§ **PASSAGE SHOWN**
She is a most elusive creature in my experience. I have probably seen only one other of these bees and she was on the move, too fast to track or shoot. When I got back from a week away I went to a few places I know to see if the bees had started to show. I saw roosting Nomads, in numbers, and increasing still, but only one Leafcutter and no Blue Banded bees.

Then, after a few days looking, I saw this little black dot swaying on the grass tops in the wind at dusk and I knew here was something new. I approached slowly so as not to spook the creature and got close enough to see the blue and black beauty she is. But she was wary and took to the air and was lost (to my older eyes) in the clutter of background plants and shadows.

I went away and came back a few times only for the same thing to happen but was pleased to see the perch had been selected; she was coming back to it after being disturbed. So I got up early next morning and arrived before the sun came up and there she was. Quietly, gently I approached from the side I wanted to start shooting from, getting lower as I got nearer, camera ready in hand. And just as I was reaching out to gently grip the stalk of grass off she flew.

§ **TASKS TO PERFORM**
1 - Update the bee passage from "Then, after a" to "off she flew.", putting "twilight" wherever "dusk" appears.
2 - According to the bee passage, when did the narrator arrive at the perch the next morning?
3 - List every type of bee named in the bee passage.

§ **DATA**

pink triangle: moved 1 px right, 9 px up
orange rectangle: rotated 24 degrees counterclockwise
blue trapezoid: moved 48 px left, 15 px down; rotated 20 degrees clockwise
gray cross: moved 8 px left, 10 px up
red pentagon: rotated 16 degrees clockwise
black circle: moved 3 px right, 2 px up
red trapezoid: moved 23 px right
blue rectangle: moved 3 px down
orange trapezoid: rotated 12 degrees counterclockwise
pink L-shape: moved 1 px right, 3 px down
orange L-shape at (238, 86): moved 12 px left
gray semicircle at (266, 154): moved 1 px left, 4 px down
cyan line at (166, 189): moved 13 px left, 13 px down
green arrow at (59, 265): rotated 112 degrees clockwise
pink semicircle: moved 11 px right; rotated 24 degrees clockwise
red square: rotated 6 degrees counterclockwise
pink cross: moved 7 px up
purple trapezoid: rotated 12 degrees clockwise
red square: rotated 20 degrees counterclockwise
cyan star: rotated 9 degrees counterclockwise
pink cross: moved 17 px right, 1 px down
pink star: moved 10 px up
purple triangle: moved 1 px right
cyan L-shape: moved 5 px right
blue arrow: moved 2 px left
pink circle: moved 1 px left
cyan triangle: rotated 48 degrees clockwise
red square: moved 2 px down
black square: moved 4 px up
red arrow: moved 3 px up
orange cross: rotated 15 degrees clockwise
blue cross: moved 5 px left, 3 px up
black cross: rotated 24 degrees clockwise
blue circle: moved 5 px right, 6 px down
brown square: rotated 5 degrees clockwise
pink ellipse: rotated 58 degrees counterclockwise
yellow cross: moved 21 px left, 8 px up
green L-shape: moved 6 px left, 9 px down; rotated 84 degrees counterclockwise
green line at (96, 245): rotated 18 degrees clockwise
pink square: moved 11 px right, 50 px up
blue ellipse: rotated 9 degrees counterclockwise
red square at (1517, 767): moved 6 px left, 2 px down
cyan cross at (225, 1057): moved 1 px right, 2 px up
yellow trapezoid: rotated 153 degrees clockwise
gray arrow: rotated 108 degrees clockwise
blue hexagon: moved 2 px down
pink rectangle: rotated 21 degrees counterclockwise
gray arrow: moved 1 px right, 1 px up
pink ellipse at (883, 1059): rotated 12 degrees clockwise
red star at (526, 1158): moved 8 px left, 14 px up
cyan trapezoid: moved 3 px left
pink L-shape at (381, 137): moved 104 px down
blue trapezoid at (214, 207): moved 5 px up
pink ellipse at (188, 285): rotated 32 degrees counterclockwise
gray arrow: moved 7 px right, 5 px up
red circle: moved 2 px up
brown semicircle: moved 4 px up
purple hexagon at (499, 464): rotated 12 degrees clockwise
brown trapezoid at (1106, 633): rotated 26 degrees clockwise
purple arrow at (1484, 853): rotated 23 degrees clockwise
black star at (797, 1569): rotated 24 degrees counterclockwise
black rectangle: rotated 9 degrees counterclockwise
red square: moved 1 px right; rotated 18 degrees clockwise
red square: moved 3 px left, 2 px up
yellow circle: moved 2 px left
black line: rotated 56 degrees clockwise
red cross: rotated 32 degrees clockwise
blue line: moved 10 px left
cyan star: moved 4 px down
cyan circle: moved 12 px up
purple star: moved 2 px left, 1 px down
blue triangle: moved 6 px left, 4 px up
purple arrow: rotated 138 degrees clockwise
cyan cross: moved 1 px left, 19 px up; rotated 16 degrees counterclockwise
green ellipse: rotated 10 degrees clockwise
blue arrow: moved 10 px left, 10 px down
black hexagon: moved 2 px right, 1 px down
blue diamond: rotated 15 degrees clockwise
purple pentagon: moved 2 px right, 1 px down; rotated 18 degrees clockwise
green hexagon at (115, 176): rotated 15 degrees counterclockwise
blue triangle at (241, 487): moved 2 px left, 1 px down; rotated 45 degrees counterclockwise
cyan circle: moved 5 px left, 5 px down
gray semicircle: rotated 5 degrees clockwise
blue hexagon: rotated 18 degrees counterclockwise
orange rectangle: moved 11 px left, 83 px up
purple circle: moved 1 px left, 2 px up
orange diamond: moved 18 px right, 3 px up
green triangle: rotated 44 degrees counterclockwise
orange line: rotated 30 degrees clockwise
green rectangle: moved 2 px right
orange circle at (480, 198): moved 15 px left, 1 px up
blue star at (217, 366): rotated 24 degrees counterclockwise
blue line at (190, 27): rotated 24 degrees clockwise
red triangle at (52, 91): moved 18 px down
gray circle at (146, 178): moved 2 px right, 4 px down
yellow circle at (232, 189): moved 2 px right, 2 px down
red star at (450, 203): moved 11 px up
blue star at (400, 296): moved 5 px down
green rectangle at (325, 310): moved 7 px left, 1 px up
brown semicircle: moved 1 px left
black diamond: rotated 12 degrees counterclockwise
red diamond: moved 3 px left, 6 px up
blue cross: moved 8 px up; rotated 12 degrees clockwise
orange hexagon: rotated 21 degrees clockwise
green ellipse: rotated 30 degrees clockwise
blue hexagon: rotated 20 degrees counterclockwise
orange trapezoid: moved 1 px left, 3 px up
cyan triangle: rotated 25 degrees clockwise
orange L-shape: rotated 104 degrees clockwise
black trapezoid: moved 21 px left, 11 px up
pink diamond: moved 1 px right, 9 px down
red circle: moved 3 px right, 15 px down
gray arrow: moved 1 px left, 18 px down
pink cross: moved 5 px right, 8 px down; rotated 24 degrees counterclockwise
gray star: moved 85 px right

§ **RESULTS**
1 -
Then, after a few days looking, I saw this little black dot swaying on the grass tops in the wind at twilight and I knew here was something new. I approached slowly so as not to spook the creature and got close enough to see the blue and black beauty she is. But she was wary and took to the air and was lost (to my older eyes) in the clutter of background plants and shadows.

I went away and came back a few times only for the same thing to happen but was pleased to see the perch had been selected; she was coming back to it after being disturbed. So I got up early next morning and arrived before the sun came up and there she was. Quietly, gently I approached from the side I wanted to start shooting from, getting lower as I got nearer, camera ready in hand. And just as I was reaching out to gently grip the stalk of grass off she flew.

2 - Before the sun came up.

3 - Nomads, Leafcutter, Blue Banded bees